Diversifying New Hampshire


New Hampshire, Vermont, and Maine are so white that if a map of the United States were colored according to the skin pigmentation of its residents, Northern New England would look like a snow-covered peak. We could go as a ghost for Halloween without even dressing up. And that’s a potential problem.

Some New Hampshire business and civic leaders recently held a conference to discuss ways to make the state more diverse. This drew nationwide media coverage, including a story in The New York Times. And a lot of shouting. When it comes to anything that touches on race, people really like to shout.

Some of the hostile reactions were knee-jerk racism. Others were labeled racist unfairly. (NHPR summarizes many of the responses here.)

We suspect that had the forum been purely a community or business effort, it would have been little noticed. But once the state gets involved in a cultural initiative, residents have a sense of ownership over it. Government involvement instantly politicizes anything.

People hear that the state is pursuing a diversity initiative, and they read into that all kinds of things. First, they hear the word “race” instead of “diversity.” That’s because the left has conditioned people to think of the latter as a code word for the former.

And because “diversity” has become a political buzzword of the left, it would be easy to assume that the end result, if not the goal, of a diversity initiative would be to make New Hampshire more politically liberal by recruiting people who have a tendency to vote for liberal politicians.

Diversity also implies cultural changes, and that always generates concern that community values will be shifted.

But the message from the forum that generated all the yelling and name calling was decidedly uncontroversial. It’s a message New Hampshire has to take seriously because the state’s future depends on dealing with diversity, broadly defined.

New Hampshire’s economic growth is probably at a turning point.
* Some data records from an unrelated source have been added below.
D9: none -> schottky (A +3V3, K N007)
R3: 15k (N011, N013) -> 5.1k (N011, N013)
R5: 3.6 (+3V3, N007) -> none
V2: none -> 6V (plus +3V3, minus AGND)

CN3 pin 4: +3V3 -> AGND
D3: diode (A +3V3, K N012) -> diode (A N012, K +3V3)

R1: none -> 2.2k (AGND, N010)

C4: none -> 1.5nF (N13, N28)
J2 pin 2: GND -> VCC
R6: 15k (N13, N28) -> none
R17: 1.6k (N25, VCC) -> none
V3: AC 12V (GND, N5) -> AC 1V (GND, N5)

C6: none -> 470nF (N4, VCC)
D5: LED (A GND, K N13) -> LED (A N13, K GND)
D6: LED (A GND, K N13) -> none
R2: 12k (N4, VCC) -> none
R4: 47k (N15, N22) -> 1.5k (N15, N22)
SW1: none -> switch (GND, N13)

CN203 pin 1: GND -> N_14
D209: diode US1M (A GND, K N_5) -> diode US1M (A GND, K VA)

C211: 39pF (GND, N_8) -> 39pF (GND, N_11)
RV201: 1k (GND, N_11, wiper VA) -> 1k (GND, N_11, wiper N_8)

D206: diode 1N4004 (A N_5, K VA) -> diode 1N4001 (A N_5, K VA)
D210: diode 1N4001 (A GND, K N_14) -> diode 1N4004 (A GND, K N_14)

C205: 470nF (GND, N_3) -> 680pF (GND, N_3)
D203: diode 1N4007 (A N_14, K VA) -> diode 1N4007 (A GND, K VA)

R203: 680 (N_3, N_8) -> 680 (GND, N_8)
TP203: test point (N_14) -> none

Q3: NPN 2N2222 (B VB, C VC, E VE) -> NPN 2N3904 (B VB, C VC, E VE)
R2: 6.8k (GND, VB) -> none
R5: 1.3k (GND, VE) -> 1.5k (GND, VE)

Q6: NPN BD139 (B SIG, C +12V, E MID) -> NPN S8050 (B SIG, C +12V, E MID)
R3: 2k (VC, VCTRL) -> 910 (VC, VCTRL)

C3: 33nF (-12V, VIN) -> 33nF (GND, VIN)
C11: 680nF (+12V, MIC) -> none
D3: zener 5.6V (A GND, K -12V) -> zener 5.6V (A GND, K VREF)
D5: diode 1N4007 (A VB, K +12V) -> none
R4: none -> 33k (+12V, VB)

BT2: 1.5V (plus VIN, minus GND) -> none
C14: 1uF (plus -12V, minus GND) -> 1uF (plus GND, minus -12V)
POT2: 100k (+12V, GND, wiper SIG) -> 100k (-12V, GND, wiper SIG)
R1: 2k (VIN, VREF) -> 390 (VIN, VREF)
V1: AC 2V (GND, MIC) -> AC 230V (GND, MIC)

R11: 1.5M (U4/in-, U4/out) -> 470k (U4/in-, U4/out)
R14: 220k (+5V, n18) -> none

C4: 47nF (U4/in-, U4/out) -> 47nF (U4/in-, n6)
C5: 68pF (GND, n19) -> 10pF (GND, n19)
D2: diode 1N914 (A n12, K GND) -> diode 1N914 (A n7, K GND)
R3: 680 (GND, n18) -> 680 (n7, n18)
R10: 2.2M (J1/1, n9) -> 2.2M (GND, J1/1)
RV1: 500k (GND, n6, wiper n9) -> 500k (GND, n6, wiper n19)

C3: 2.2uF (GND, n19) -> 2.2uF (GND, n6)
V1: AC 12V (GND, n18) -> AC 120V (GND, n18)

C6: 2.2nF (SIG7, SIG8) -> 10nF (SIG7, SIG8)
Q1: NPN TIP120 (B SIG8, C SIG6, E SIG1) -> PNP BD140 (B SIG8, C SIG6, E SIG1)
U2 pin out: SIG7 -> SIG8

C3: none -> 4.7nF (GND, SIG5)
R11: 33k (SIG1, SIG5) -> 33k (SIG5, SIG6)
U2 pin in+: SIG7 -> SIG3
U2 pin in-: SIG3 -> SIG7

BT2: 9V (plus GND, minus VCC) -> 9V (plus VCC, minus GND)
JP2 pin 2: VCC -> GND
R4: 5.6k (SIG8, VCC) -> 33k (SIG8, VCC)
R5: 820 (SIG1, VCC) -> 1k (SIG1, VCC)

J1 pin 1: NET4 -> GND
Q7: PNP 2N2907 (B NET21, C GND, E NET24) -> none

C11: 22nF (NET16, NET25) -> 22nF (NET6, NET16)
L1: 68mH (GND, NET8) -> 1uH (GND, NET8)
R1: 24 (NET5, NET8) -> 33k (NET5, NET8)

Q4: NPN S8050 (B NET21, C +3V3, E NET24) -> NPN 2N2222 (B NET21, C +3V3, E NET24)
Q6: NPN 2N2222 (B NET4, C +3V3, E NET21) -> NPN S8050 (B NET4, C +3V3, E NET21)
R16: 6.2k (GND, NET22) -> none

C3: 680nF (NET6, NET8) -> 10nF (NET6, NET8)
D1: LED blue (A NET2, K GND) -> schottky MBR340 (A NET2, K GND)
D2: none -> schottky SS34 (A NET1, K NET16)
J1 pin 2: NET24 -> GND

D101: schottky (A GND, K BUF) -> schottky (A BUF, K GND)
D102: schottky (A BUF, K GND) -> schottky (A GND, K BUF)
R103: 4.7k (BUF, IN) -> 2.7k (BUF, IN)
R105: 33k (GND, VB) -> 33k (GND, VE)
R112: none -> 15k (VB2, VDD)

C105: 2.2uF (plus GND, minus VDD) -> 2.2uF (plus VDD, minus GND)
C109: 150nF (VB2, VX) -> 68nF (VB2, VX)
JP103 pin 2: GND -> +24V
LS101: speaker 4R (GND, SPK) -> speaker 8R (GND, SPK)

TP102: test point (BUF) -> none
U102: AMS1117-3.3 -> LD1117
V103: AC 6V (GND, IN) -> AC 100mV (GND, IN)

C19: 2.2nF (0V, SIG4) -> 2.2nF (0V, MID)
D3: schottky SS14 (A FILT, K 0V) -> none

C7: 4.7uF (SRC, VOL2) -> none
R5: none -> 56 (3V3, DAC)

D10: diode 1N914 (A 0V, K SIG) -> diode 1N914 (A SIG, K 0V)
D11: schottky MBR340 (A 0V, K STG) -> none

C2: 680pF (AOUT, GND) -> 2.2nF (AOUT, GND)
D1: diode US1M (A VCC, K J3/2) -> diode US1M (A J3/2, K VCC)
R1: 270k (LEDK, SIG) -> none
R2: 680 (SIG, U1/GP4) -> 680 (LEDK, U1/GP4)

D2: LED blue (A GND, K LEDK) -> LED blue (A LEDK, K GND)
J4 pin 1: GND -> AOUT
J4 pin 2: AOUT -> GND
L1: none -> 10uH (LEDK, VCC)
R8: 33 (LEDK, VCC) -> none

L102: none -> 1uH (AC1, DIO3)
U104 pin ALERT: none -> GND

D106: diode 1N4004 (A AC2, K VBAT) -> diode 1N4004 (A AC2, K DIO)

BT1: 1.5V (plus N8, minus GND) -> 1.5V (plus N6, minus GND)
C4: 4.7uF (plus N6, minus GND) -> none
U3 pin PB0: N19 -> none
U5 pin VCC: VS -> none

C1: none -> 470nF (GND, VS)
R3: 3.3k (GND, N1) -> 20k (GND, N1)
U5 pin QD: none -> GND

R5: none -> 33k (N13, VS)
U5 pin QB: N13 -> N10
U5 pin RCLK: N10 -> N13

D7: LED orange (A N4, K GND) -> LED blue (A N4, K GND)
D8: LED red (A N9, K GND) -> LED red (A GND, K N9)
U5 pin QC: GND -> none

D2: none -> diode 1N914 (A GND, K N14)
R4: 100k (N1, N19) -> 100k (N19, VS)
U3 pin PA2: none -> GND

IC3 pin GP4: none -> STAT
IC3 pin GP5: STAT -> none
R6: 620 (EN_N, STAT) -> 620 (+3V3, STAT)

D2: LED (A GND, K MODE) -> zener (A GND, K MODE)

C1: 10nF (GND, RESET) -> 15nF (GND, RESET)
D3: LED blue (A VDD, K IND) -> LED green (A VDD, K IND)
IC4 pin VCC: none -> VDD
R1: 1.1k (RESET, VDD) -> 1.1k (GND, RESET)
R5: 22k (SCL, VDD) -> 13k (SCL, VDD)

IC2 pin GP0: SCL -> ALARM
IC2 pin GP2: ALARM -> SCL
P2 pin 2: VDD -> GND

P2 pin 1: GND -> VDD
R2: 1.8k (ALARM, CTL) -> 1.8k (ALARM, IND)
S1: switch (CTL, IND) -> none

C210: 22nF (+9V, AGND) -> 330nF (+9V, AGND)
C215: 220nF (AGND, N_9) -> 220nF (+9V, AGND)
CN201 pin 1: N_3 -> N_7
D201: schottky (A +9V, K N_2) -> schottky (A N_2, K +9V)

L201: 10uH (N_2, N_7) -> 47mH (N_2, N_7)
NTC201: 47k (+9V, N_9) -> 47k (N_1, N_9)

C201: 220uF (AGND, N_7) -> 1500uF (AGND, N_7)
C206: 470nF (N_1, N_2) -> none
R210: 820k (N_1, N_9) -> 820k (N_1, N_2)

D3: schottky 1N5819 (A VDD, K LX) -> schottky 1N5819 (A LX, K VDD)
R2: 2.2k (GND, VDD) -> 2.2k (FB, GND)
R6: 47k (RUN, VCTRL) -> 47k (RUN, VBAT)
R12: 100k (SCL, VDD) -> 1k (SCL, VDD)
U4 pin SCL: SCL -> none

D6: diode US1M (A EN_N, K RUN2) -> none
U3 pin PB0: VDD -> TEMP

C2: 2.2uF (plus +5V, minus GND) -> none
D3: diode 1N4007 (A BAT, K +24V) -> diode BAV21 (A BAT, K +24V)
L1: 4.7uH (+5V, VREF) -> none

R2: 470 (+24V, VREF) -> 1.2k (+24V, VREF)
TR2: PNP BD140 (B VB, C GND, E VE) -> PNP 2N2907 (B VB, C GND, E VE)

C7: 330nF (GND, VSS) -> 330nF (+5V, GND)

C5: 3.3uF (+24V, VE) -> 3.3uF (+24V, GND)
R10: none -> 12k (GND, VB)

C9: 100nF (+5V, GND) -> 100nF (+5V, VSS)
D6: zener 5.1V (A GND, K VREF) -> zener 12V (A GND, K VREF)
Our tax policy has given us the foundation for having a great economy, but our workforce shortage is threatening our economic future. Simply put, we don’t have enough people.

(People bring not just bodies, but ideas.)

As this newsletter has pointed out before, New Hampshire’s economic growth has for decades been driven not just by low taxes, but by in-migration fueled by those low taxes. That in-migration has slowed, and that’s a huge problem.

Our population is older, our young people prefer to spend early adulthood in more urban areas with higher concentrations of young adults. This is a universal human tendency.

To grow, we need new immigrants. As the nation’s population becomes less white, New Hampshire’s whiteness becomes a potential economic problem. If the state is seen as unwelcoming to non-white Americans, a shrinking percentage of the U.S. population will be interested in moving here.

New Hampshire is not “too white” in any abstract sense. There is no perfect racial or ethnic ratio by which government can judge a state’s population. But the fact that our state is remote, rural, and largely ethnically homogeneous does pose economic challenges.

The term “diversity” has been used for so long as a political weapon that many of us lose sight of its broader meaning. The historical truth is that places that are more open to people from different cultural backgrounds are places that enjoy greater prosperity and create more complex and vibrant cultures of their own.

Great civilizations grow from trade. But it’s not just the economic aspect of trade that benefits a city, state or nation. The exchange of ideas and cultures that comes from a mixing of diverse peoples stimulates new ideas and enterprises. It essentially incubates entrepreneurship and innovation.

This is why remote, mountainous regions of the world are generally less economically prosperous than port cities and communities built at the intersections of trade routes. It’s not just that it’s harder for wagons or ships or trucks to reach those places. It’s that they don’t get to drink from the cultural stew created in the melting pot coastal cities and crossroad communities.

It turns out that diversity itself is a driver of prosperity and growth.

Granite Staters can and should discuss (or shout about) the proper role of the state in pursuing “diversity,” however we choose to define that word. There’s a case to be made that the state shouldn’t try to manage the racial or ethnic makeup of its people in any way because even taking a few small steps down that path is dangerous.

But that doesn’t mean that Granite Staters shouldn’t be concerned about the perception other people have of our great state, and their willingness to move here. Just as New Hampshire’s economy depends on tourism, its economic future depends on the intellectual, cultural and economic exchanges that will or will not take place here in the years to come. Generally speaking, our economic future will be stronger if the people who participate in those exchanges come from a broadly diverse set of backgrounds.